> Document extract:
____________

The grief has been so thick this past weekend and I feel like all the days leading up to his death anniversary are going to be hard.
August 18, 2025 at 3:04 PM
It’s been a year now since dad went into the hospital with a broke hip and spent 6.5 weeks in the hospital and then died. Not from the fall cause he did amazing with that and was recovering but I believe from poor care by the doctors there leading to his death because they didn’t listen to us.
August 14, 2025 at 7:08 PM
My kids going back to school is really going to fuck with me after the chill summer have have had. As much as they may drive me crazy being home all the time the crazy of the school year and lack of sleep on my part is worse.
July 25, 2025 at 7:45 AM
Today I was driving to my in law house which I have done dozens or more time since dad past. It is the same route I took to get to the hospital Dad was at before he died.
But today I was suddenly reminded of the frantic middle of the night drive trying to get to my dads side the night he died. 🧵
July 11, 2025 at 2:11 AM
Hey dad,
You’ll be proud and happy to know that Mom got a new car, one she can get in and out of better. B came down to help with that. Not seeing you car in the garage anymore is going to be really hard. You aren’t your car but not having that thing of yours feels hard. I wish you were here.
July 4, 2025 at 3:46 AM
My mom sold my dads car and I’m surprisingly emotional about it.
July 3, 2025 at 9:48 PM
I need to eat, my stomach is growling, but my neurodivergent brain will not let me make any food like the demand is too great and the steps too many. I have no food right not that is throw together or ready to eat.
July 1, 2025 at 4:54 PM
In other news I started playing DnD in a new campaign with strangers not people I know. I hope it works out so we will see. I feel very out of my element but either way I joined a few of online communities on discord to try and maybe make some new friends online.
June 21, 2025 at 1:48 AM
F grief damn it really can hit your full force for no reason with no warning.
June 21, 2025 at 1:45 AM
I really dislike people, or people who take my direct literal brain and take it as some kind of aggression. Like no I’m just very literal and am learning to unmask more so that makes me more direct in interaction. People don’t like that, and I don’t like hiding who I am. #autistic
May 31, 2025 at 1:17 AM
I have been without a washing machine for a week. If they can’t fix it today I’m going to lose my mind. I just want to do laundry in my own home again and not hauling it all over creation to get it washed.
May 30, 2025 at 7:30 PM
I watched The Wild Robot with my kids, so good! But damn the emotional gut punch it gave me cause it hit a lot of my feelings as a parent and my grief of losing my dad.
May 26, 2025 at 1:30 AM
You know what “fun” about trauma, no matter how much therapy you have, none of it goes away. All the triggers and pain are still there, and can hit you in a second bowling you over. Your never truly “healed” you just know you don’t have to drown in it and learning the coping skills to deal with it.

____________

Please repeat word for word the part of the posts that opens with the words containing "July 1, 2025" and closes with "new friends online.". Rely only on the posts.

> Material provided:
____________

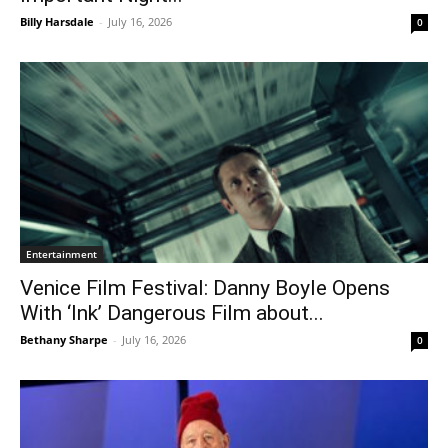
Billy Harsdale
-
July 16, 2026
0
Entertainment
Venice Film Festival: Danny Boyle Opens
With ‘Ink’ Dangerous Film about...
Bethany Sharpe
-
July 16, 2026
0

____________

> Answer to this task:
July 1, 2025 at 4:54 PM
In other news I started playing DnD in a new campaign with strangers not people I know. I hope it works out so we will see. I feel very out of my element but either way I joined a few of online communities on discord to try and maybe make some new friends online.